Saddest thing is, I think these gals are nice. It's just that
we having way, way too many clashing qualities.


----------



## Le Beau Coeur (Jan 30, 2011)

JaySH said:


> mme
> 
> That is a little unfair, no? Fact is, most guys will have some level of interest in an attractive female even if she is just a friend. That doesn't mean they'll act on it and it doesn't mean it's the only reason for the friendship. Wen I was younger I had more female friends than male. Most of them, though the thought may have crossed my mind, I was not interested in being more. We were close friends and I knew, though attractive, they wouldn't be right for me as more...and it wasn't worth ruining our friendship.
> 
> ...


You might think it's unfair, but it's sometimes how I feel. Sorry.


----------



## JaySH (Jul 29, 2012)

Le Beau Coeur said:


> You might think it's unfair, but it's sometimes how I feel. Sorry.


Don't be sorry. I'm sorry if i offended you ...i realized maybe it wouldn't read just as another way to look at it..that yiu might think I was giving you a hard time for feeling that way..and I definitely wasn't. I didn't mean just unfair to men..but unfair to you as well as some if us men are actually standup people. That said, I certainly can appreciate why you'd feel that way. I've met many men that are perfect examples of why you would. 

Again..sorry if it read wrong. I meant no offense and I do understand.


----------



## Le Beau Coeur (Jan 30, 2011)

JaySH said:


> Don't be sorry. I'm sorry if i offended you ...i realized maybe it wouldn't read just as another way to look at it..that yiu might think I was giving you a hard time for feeling that way..and I definitely wasn't. I didn't mean just unfair to men..but unfair to you as well as some if us men are actually standup people. That said, I certainly can appreciate why you'd feel that way. I've met many men that are perfect examples of why you would.
> 
> Again..sorry if it read wrong. I meant no offense and I do understand.


I think you misunderstood me. Honestly I shouldn't have been writing the last few days I just got home from the hospital as I have been very ill, so maybe I haven't been able to express myself well.

It's nothing I meant against men.


----------



## Promethea (Aug 24, 2009)

Kyandigaru said:


> @*Shinji Mimura *
> 
> so she needs to find out what about her vagina that keeps attracting "ain't shit bitches?!!!!"


I'm borrowing that term: "ain't shit bitches."


----------



## Saira (Feb 2, 2012)

@FreeSpirit

Yeah, we're very similar (and I guess we also have a similar taste in music, I _love_ your avatar). I bet we'd fight over a box. "I'll carry it." "No, here, let me!"... Just kidding, but yeah, I'm also annoyed by women (and men) who are scared of getting their hands dirty.

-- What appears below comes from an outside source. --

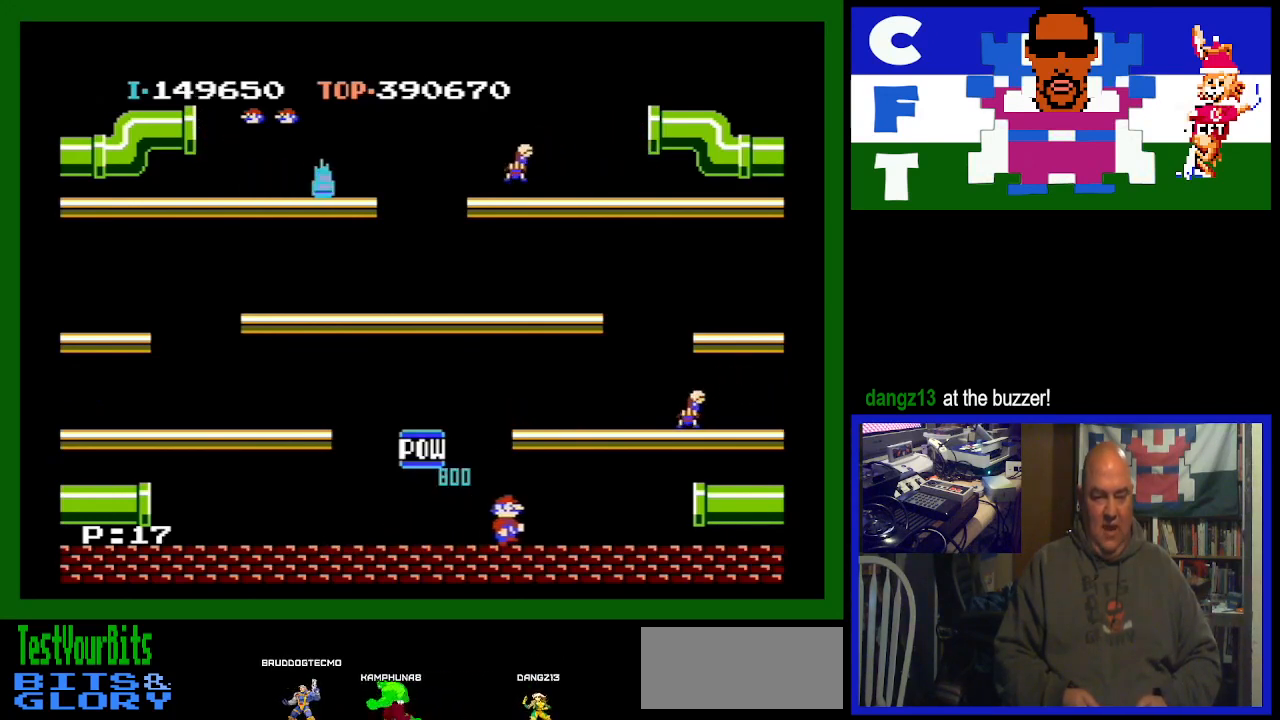
{"buttons": [], "events": [[367, "DPAD_RIGHT", "up"]]}
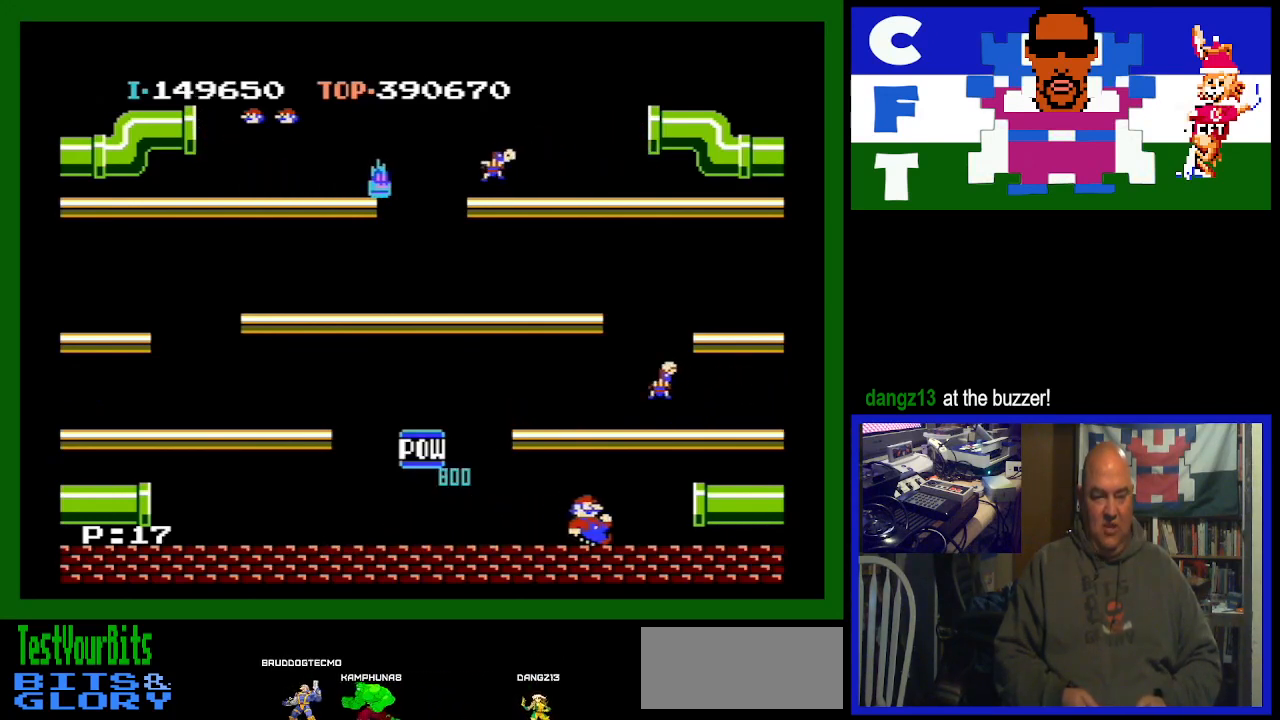
{"buttons": [], "events": []}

I also find close relationships draining. Well, maybe not draining, but I'm a total retard when it comes to socializing in general. Close relationships need both sides to give time and energy and I'm so solitary that I simply forget to call my best friends for days or even weeks. So they call me wondering if I'm alive and then, when I go out, I'm like a chipmunk on drugs. I love my friends for tolerating my social irresponsibility.


----------



## JaySH (Jul 29, 2012)

Le Beau Coeur said:


> I think you misunderstood me. Honestly I shouldn't have been writing the last few days I just got home from the hospital as I have been very ill, so maybe I haven't been able to express myself well.
> 
> It's nothing I meant against men.


I think we both are having that issue. And, since you've been sick, I imagine you haven't felt like doing much so being on here has at least kept you occupied,which is a good thing :happy:.

I didn't take it as you were insulting men...just that you had a hard time trusting them as friends because you felt they had ulterior motives. That's what I was replying to...but, I was at work, on a quick break and trying to respond quickly so I really didn't express myself well either. Anywho, I'm sorry you're so sick and hope you're on the road to recovery and feeling better. 

Change of subject...
So, how bout those..ummm... .....eehhh...I got nothing ...:tongue:


----------



## Kyandigaru (Mar 11, 2012)

@*Promethea * 
I know right...? I took it from that vid he posted! lol


----------



## bella123 (Aug 12, 2012)

Kyandigaru said:


> @*Promethea *
> I know right...? I took it from that vid he posted! lol


Your post made me burst out laughing :laughing: It's exactly the kind of dry, sarky thing I might say after a brief silence, with an unimpressed yet vaguely amused facial expression...


----------



## xEmilyx (Jan 3, 2011)

fourtines said:


> Probably not flirting with other people's bfs helps you have at least a few female friends. And I know "tomboyish" women that have lots of guy friends who still aren't hated by women at all. I know a couple of them, one I was friends with in high school, and one I'm friends with on-line.
> 
> I had plenty of guy friends in high school but my best friend and other friends were still female.
> 
> I honestly think when this happens people need to blame themselves a bit more and stop blaming others.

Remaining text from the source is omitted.